If you were following Oatmeal v. FunnyJunk, which Mashable termed one of the Top 9 Silliest Tech Lawsuits Ever (along with, say, the RIAA Suing Limewire for statutory damages totaling more than the entire global GDP), then you know it has finally come to a, rather surreal, conclusion.
It started as a fairly normal exchange of take-down notices and hostilities, but became so much more. Michael Inman, The Oatmeal web comic, got annoyed that FunnyJunk (a content aggregator) had so many of his comics posted there without his permission. FunnyJunk retorted they comply with the DMCA and will take down stuff if Inman gives them notice, which only really resulted in all the FunnyJunk comics that had properly attributed the source being taken down, while unattributed ones remained up.
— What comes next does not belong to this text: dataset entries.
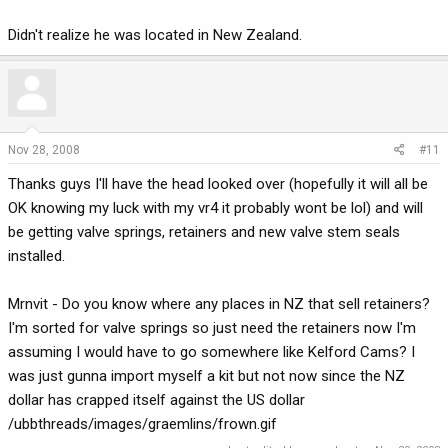
Didn't realize he was located in New Zealand.
Nov 28, 2008
#11
Thanks guys I'll have the head looked over (hopefully it will all be
OK knowing my luck with my vr4 it probably wont be lol) and will
be getting valve springs, retainers and new valve stem seals
installed.
Mrnvit - Do you know where any places in NZ that sell retainers?
I'm sorted for valve springs so just need the retainers now I'm
assuming I would have to go somewhere like Kelford Cams? I
was just gunna import myself a kit but not now since the NZ
dollar has crapped itself against the US dollar
/ubbthreads/images/graemlins/frown.gif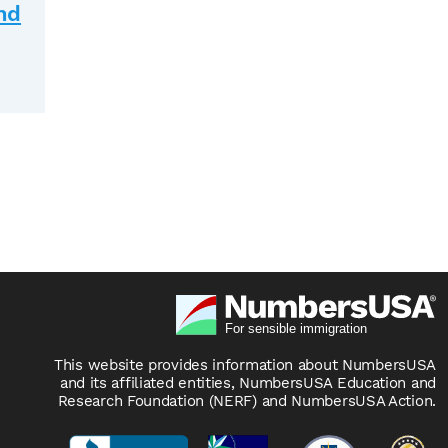
nd
This website provides information about NumbersUSA
and its affiliated entities, NumbersUSA Education and
Research Foundation (NERF) and NumbersUSA Action.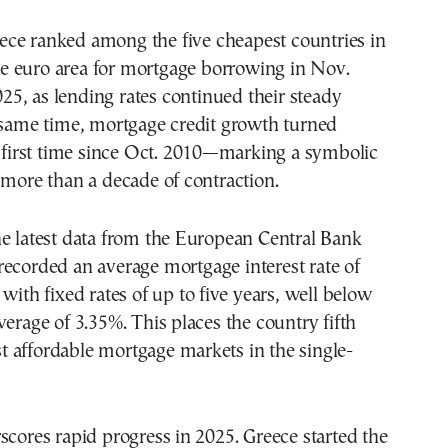
e euro area for mortgage borrowing in Nov.
25, as lending rates continued their steady
 same time, mortgage credit growth turned
e first time since Oct. 2010—marking a symbolic
 more than a decade of contraction.
e latest data from the European Central Bank
 recorded an average mortgage interest rate of
 with fixed rates of up to five years, well below
verage of 3.35%. This places the country fifth
 affordable mortgage markets in the single-
scores rapid progress in 2025. Greece started the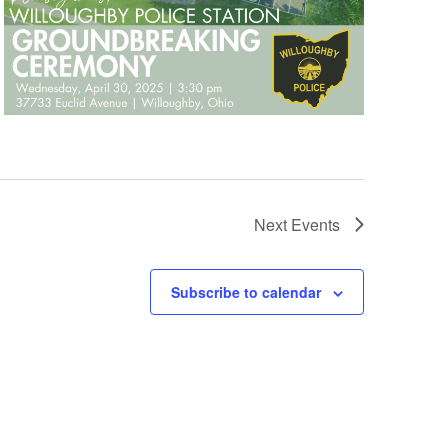
Next
Events
Subscribe to calendar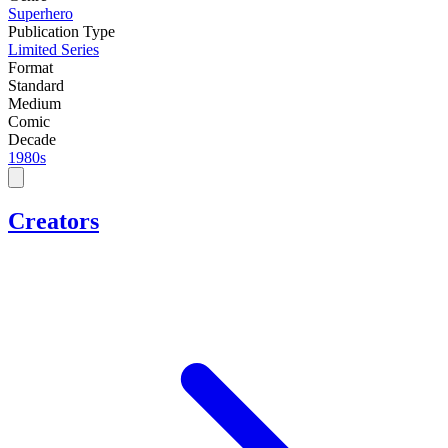
Superhero
Publication Type
Limited Series
Format
Standard
Medium
Comic
Decade
1980s
Creators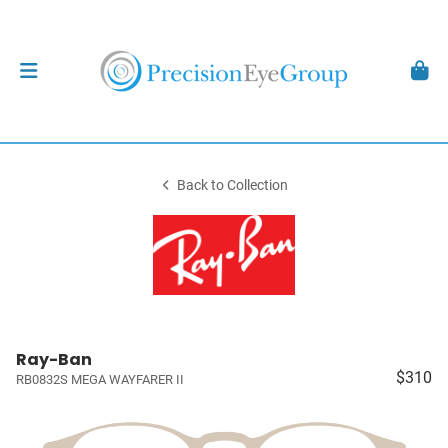
Back to Collection
Ray-Ban
$310
RB0832S MEGA WAYFARER II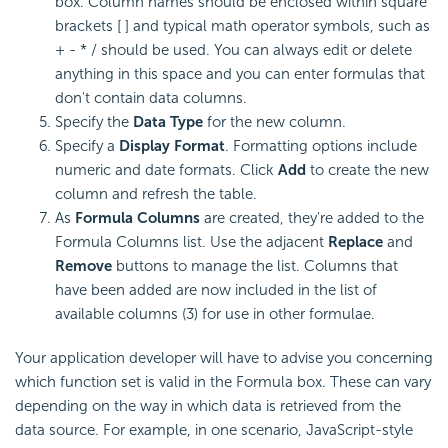
box. Column names should be enclosed within square
brackets [ ] and typical math operator symbols, such as
+ - * / should be used. You can always edit or delete
anything in this space and you can enter
formulas that
don't contain data columns.
Specify the
Data Type
for the new column.
Specify a
Display Format
. Formatting options include
numeric and date formats. Click
Add
to create the new
column and refresh the table.
As
Formula Columns
are created, they're added to the
Formula Columns list. Use the adjacent
Replace
and
Remove
buttons to manage the list. Columns that
have been added are now included in the list of
available columns (3) for use in other formulae.
Your application developer will have to advise you concerning
which
function set is valid in the Formula box. These can vary
depending on the way in which data is retrieved from the
data source. For example, in one scenario, JavaScript-style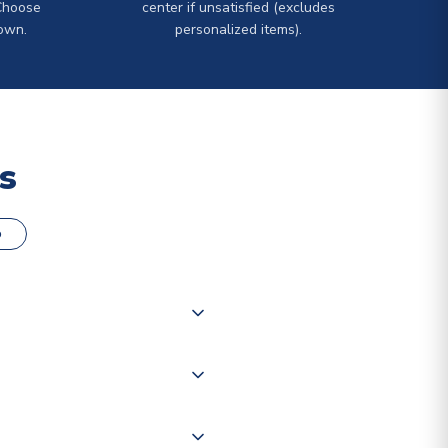
Choose
center if unsatisfied (excludes
own.
personalized items).
s
o
000 products on our website,
 of couriers including Royal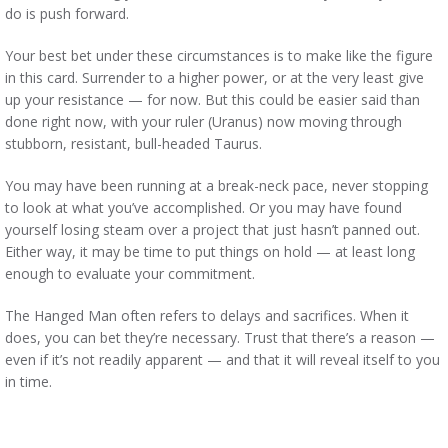
do is push forward.
Your best bet under these circumstances is to make like the figure
in this card. Surrender to a higher power, or at the very least give
up your resistance — for now. But this could be easier said than
done right now, with your ruler (Uranus) now moving through
stubborn, resistant, bull-headed Taurus.
You may have been running at a break-neck pace, never stopping
to look at what you’ve accomplished. Or you may have found
yourself losing steam over a project that just hasn’t panned out.
Either way, it may be time to put things on hold — at least long
enough to evaluate your commitment.
The Hanged Man often refers to delays and sacrifices. When it
does, you can bet they’re necessary. Trust that there’s a reason —
even if it’s not readily apparent — and that it will reveal itself to you
in time.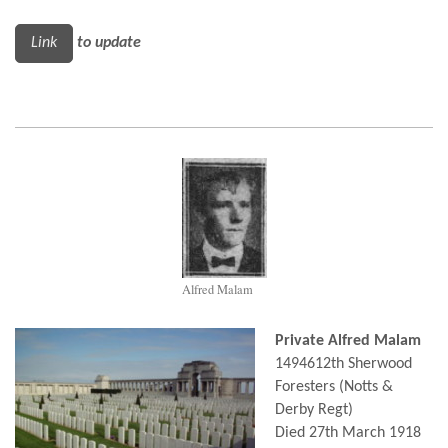
Link
to update
Alfred Malam
Private Alfred Malam
1494612th Sherwood
Foresters (Notts &
Derby Regt)
Died 27th March 1918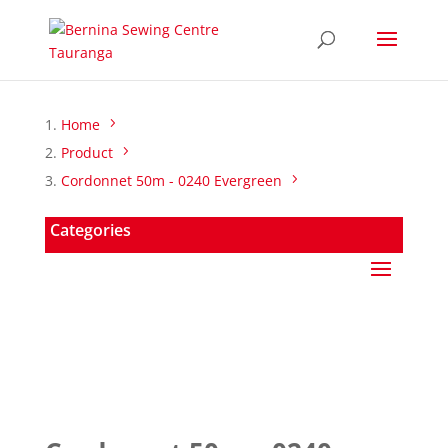
Home
Product
Cordonnet 50m - 0240 Evergreen
Categories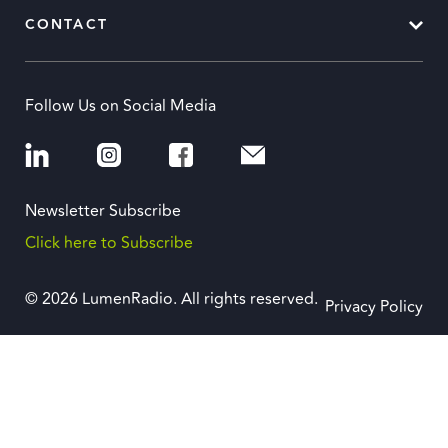
CONTACT
Follow Us on Social Media
Newsletter Subscribe
Click here to Subscribe
© 2026 LumenRadio. All rights reserved.
Privacy Policy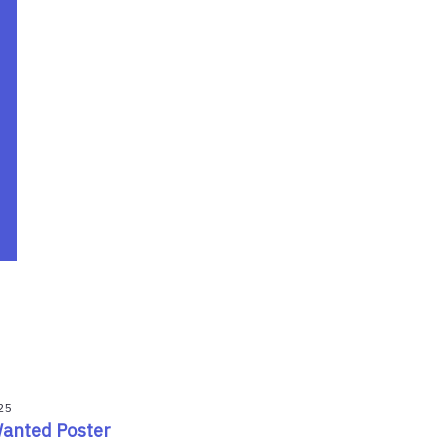
25
Wanted Poster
Annoying, but whatever.
So Inman ranted about it on The Oatmeal in proper Oatmeal style, and this is where it got weird. FunnyJunk’s lawyer, Charles Carreon, sent Inman a letter demanding $20,000 in damages for defamation.
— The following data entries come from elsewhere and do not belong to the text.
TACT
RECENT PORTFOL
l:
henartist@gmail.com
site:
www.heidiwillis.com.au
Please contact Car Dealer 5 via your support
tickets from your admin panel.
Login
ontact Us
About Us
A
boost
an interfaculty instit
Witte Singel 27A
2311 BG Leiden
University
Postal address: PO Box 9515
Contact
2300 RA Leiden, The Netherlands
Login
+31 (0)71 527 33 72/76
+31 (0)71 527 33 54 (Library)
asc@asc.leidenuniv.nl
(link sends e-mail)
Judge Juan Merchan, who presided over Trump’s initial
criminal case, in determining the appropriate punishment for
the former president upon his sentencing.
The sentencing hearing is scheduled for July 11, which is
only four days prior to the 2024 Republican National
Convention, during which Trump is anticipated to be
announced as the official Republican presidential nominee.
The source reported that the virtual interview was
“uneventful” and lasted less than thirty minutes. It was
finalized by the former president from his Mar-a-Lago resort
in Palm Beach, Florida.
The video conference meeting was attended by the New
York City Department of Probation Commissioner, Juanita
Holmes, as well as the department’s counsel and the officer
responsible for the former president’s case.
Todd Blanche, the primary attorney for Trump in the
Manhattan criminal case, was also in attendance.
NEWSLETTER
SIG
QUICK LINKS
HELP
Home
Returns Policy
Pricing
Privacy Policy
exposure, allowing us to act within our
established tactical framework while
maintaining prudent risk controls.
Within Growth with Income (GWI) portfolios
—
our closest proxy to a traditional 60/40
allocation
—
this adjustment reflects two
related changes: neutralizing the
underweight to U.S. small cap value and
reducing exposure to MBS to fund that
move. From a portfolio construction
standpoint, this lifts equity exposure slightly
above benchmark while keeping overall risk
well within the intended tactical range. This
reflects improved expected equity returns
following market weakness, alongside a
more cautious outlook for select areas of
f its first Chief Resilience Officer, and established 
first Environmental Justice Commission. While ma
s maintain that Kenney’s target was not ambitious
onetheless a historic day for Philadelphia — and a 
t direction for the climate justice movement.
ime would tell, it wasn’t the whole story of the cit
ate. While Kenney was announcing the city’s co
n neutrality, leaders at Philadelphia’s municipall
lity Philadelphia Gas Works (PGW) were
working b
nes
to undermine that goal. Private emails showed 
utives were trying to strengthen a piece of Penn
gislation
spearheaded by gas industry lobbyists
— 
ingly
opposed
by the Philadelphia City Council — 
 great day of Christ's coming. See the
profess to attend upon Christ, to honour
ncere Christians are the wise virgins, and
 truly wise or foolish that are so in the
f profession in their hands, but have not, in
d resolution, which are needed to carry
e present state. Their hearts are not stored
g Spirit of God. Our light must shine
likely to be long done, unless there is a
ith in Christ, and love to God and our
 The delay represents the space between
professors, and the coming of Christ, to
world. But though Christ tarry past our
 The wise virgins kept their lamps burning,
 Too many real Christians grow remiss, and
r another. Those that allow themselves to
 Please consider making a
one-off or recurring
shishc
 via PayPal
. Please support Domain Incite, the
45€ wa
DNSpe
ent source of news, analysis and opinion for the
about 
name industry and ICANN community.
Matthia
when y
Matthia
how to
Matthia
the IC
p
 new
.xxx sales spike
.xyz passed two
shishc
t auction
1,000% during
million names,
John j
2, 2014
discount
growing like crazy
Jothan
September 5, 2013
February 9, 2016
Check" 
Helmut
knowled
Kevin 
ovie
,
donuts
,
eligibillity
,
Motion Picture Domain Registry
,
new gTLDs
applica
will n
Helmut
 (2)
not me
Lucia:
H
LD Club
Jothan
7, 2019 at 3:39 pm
Inman annotated the legal letter on his site, in what may perhaps be the funniest legal claim ever (more comedians should annotate legal documents, maybe then they’d actually be read by anyone other than other lawyers).
The cool thing was, Inman actually DID get all that money, plus around $200,000 more. He photographed it (or at least an equivalent amount), and sent the pictures to Carreon. Carreon, who had pursued the case as a personal vendetta, pretty much sued everyone – Inman, both charities, Indiegogo, and a bunch of random webizens who didn’t like him – making a fool out of himself in the process.
Ars Technica has some great coverage of the whole debacle including such gems as:
Lawyer Attacking the Oatmeal Shocked by Big Mean Internet’s Reaction
The Oatmeal Fights Back, Snaps Photo of Cash, Sends Money to Charity
(and the ever-surreal): Carreon Claims Victory, Drops His Lawsuit Against the Oatmeal et al.
Guys like Carreon give lawyers a bad name. Especially as his legal theories were, for the most part, completely bogus. Wish there were some way to disbar attorneys for being complete idiots. The whole thing made for an interesting story, though.